(Data excerpts)
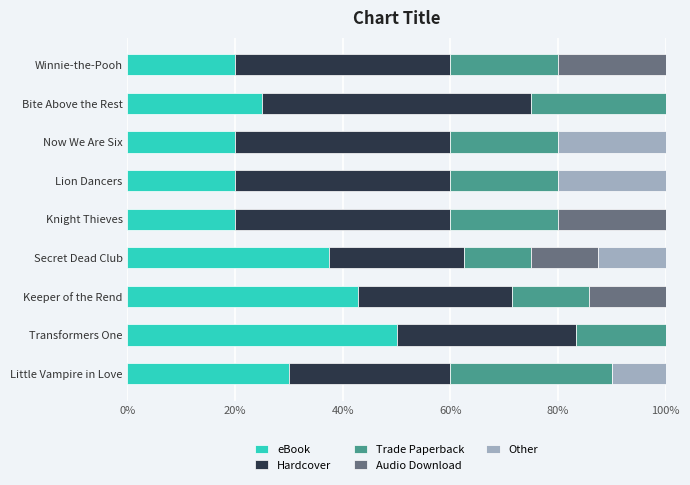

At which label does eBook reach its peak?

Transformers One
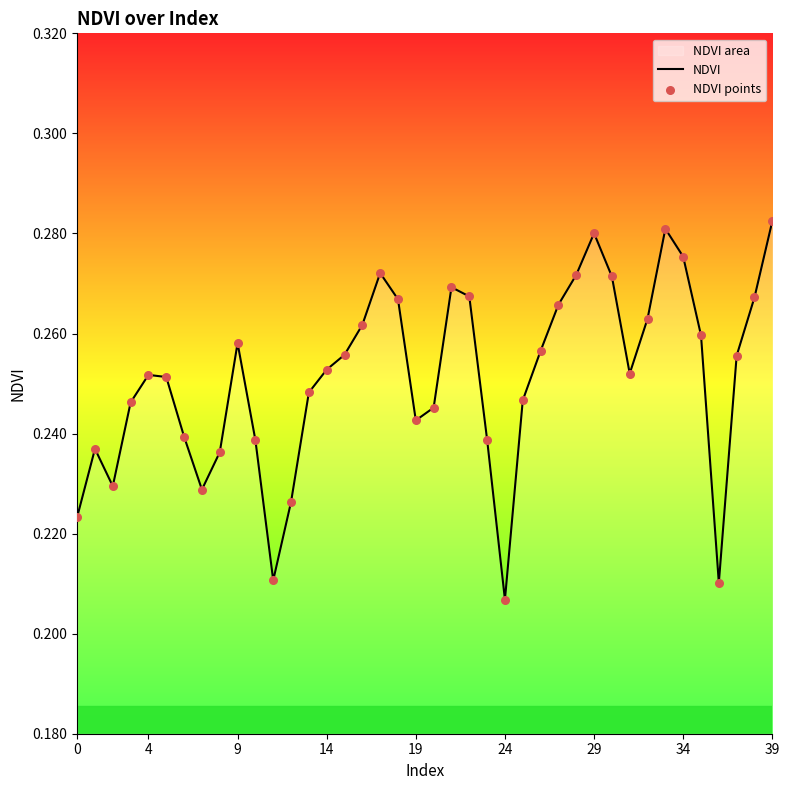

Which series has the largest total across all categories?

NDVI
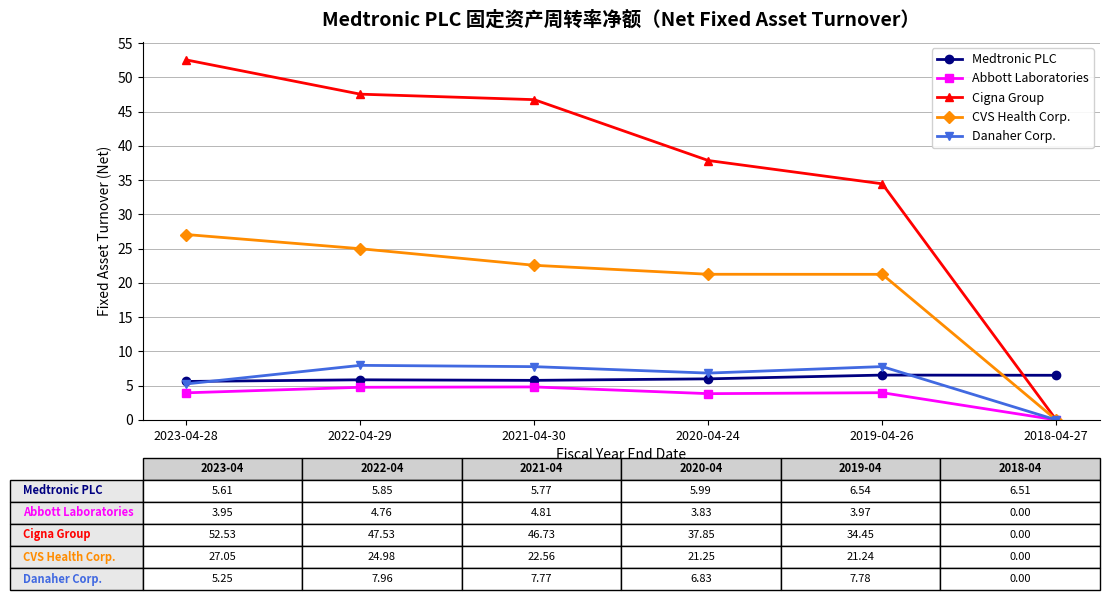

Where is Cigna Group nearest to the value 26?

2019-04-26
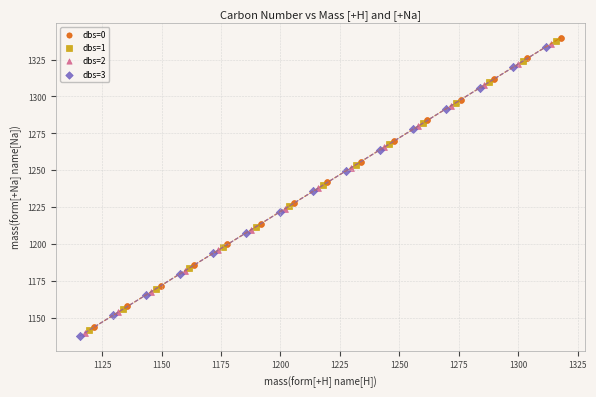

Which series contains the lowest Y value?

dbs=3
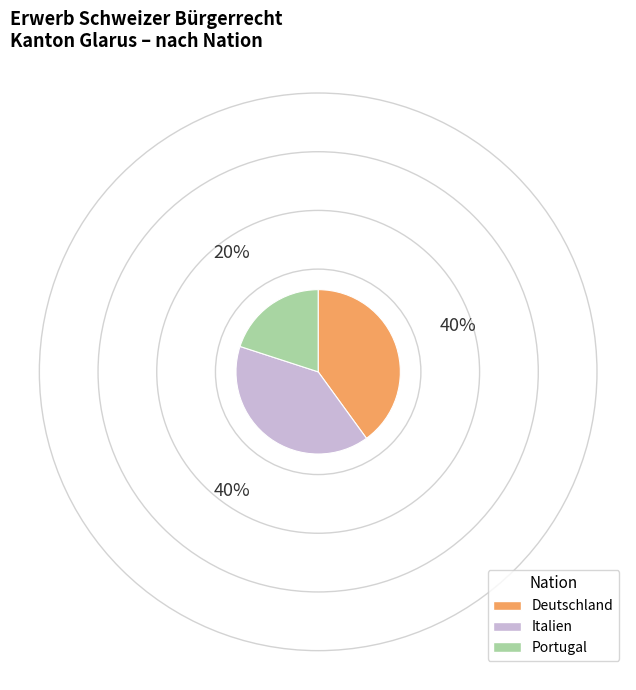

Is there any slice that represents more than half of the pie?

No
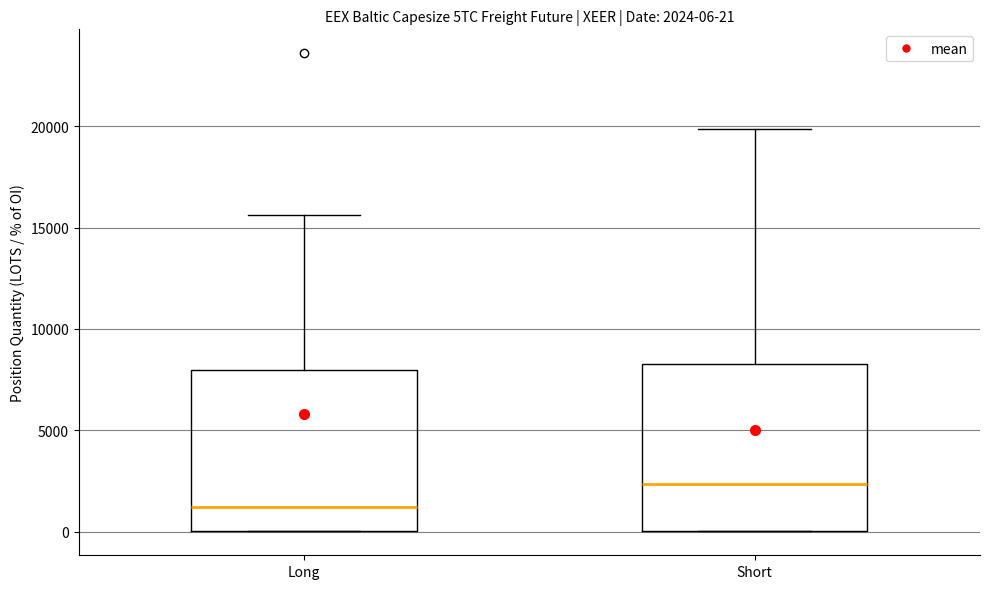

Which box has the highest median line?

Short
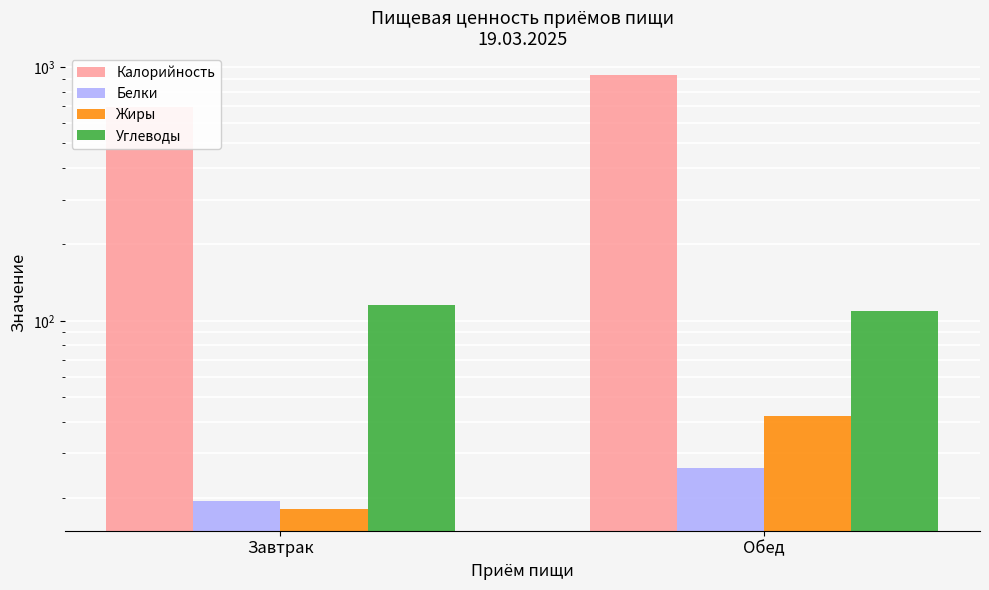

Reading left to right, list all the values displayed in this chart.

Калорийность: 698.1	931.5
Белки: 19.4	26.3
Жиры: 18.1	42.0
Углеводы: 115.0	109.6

| Exercise goal |
Count the lines in the data above that contain the string "series", treating uppercase and lowercase letters as different. Reply with the number alone.

| Your response |
2